Here’s my Epiphany in 300 words, 100 for Virgil, Aeneas, and then myself.
I’m no Virgil scholar, but my dive into book six confirmed my intuition that the Aeneid is a far more skeptical work than might appear on the surface. By modern standards, Aeneas’ weepy call out to Dido is basically, “The gods made me do it.” Odysseus is known for being deceptive. Virgil cast Aeneas as lost not so much geographically, but temporally; he doesn’t know when he is. As for Rome, Virgil ends the book with Anchises letting the Sibyl and Aeneas through the gate that offers up false dreams to the living. Was Virgil a courtier with a grudge?
As for Aeneas, he’s, in many ways, a Mr. Magoo sort of hero. What Virgil does for him as a character, is set his inability to understand and act on his fate effectively with his will in the context of a broader Olympian feud; Aeneas may be clueless and a cad, but he’s a destined one. My problem with Aeneas are the great people left in his wake; Dido, Camilla, and even Pallus and Turnus. Aeneas himself seems like one of the Sibyl’s leaves, blown about by the wind. Yet his destiny has, as Malvolio said, been “thrust upon him.”

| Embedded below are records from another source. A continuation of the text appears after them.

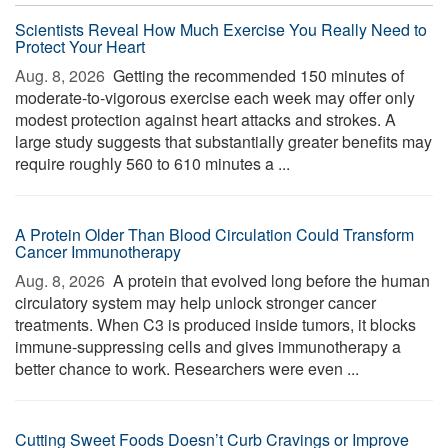
Scientists Reveal How Much Exercise You Really Need to
Protect Your Heart
Aug. 8, 2026 
Getting the recommended 150 minutes of
moderate-to-vigorous exercise each week may offer only
modest protection against heart attacks and strokes. A
large study suggests that substantially greater benefits may
require roughly 560 to 610 minutes a ...
A Protein Older Than Blood Circulation Could Transform
Cancer Immunotherapy
Aug. 8, 2026 
A protein that evolved long before the human
circulatory system may help unlock stronger cancer
treatments. When C3 is produced inside tumors, it blocks
immune-suppressing cells and gives immunotherapy a
better chance to work. Researchers were even ...
Cutting Sweet Foods Doesn’t Curb Cravings or Improve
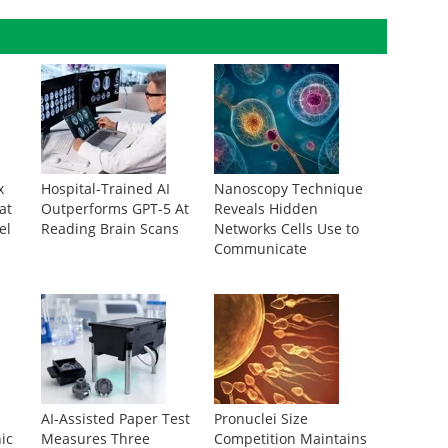
x
Hospital-Trained AI
Nanoscopy Technique
at
Outperforms GPT-5 At
Reveals Hidden
el
Reading Brain Scans
Networks Cells Use to
Communicate
AI-Assisted Paper Test
Pronuclei Size
ic
Measures Three
Competition Maintains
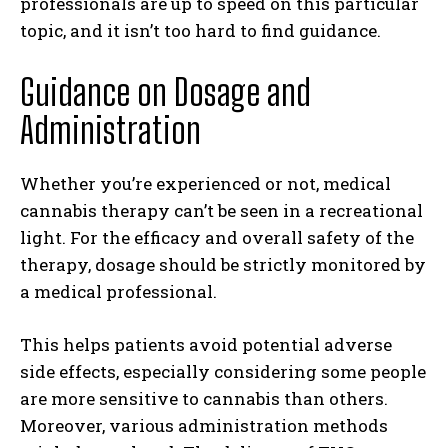
professionals are up to speed on this particular
topic, and it isn’t too hard to find guidance.
Guidance on Dosage and
Administration
Whether you’re experienced or not, medical
cannabis therapy can’t be seen in a recreational
light. For the efficacy and overall safety of the
therapy, dosage should be strictly monitored by
a medical professional.
This helps patients avoid potential adverse
side effects, especially considering some people
are more sensitive to cannabis than others.
Moreover, various administration methods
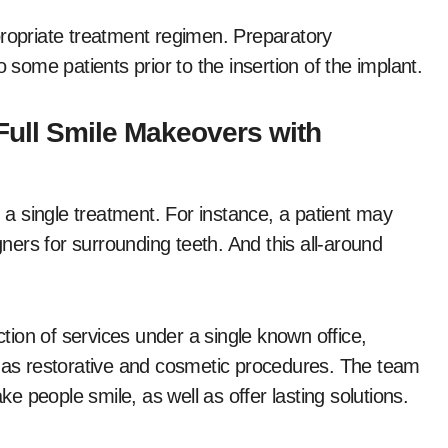
propriate treatment regimen. Preparatory
 some patients prior to the insertion of the implant.
Full Smile Makeovers with
a single treatment. For instance, a patient may
gners for surrounding teeth. And this all-around
ction of services under a single known office,
l as restorative and cosmetic procedures. The team
 people smile, as well as offer lasting solutions.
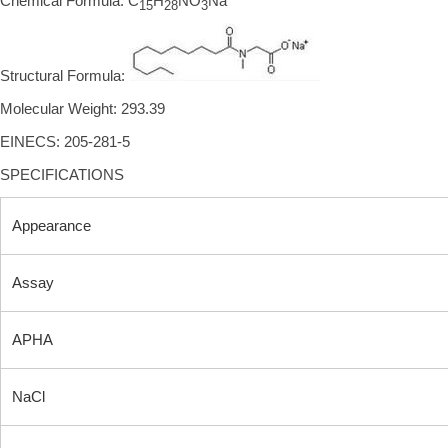
Chemical Formula: C
H
NO
Na
15
28
3
Structural Formula:
Molecular Weight: 293.39
EINECS: 205-281-5
SPECIFICATIONS
Appearance
Assay
APHA
NaCl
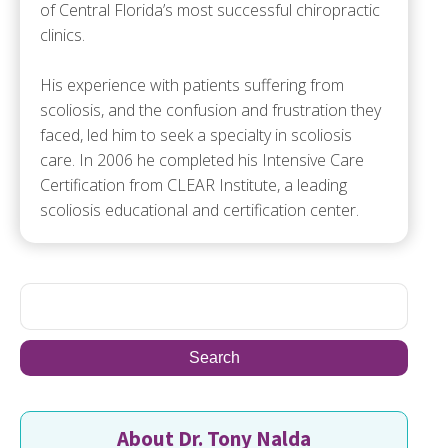
of Central Florida’s most successful chiropractic
clinics.
His experience with patients suffering from
scoliosis, and the confusion and frustration they
faced, led him to seek a specialty in scoliosis
care. In 2006 he completed his Intensive Care
Certification from CLEAR Institute, a leading
scoliosis educational and certification center.
About Dr. Tony Nalda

As for insights on myself, I do feel the forces of fate. Like Aeneas, my life is littered with collateral damage. Am I perceived as an asshole because I have been pulled, dragged over others by what some outside force has dictated? Unlike Aeneas, I have no Olympian drama to point to; Juno has not burned my boats. Yet, I can’t think of how I would have done anything different. I don’t need to know God’s mind because knows mine. That’s satisfying to me if not to others. In His mind my story is just beginning and is already over.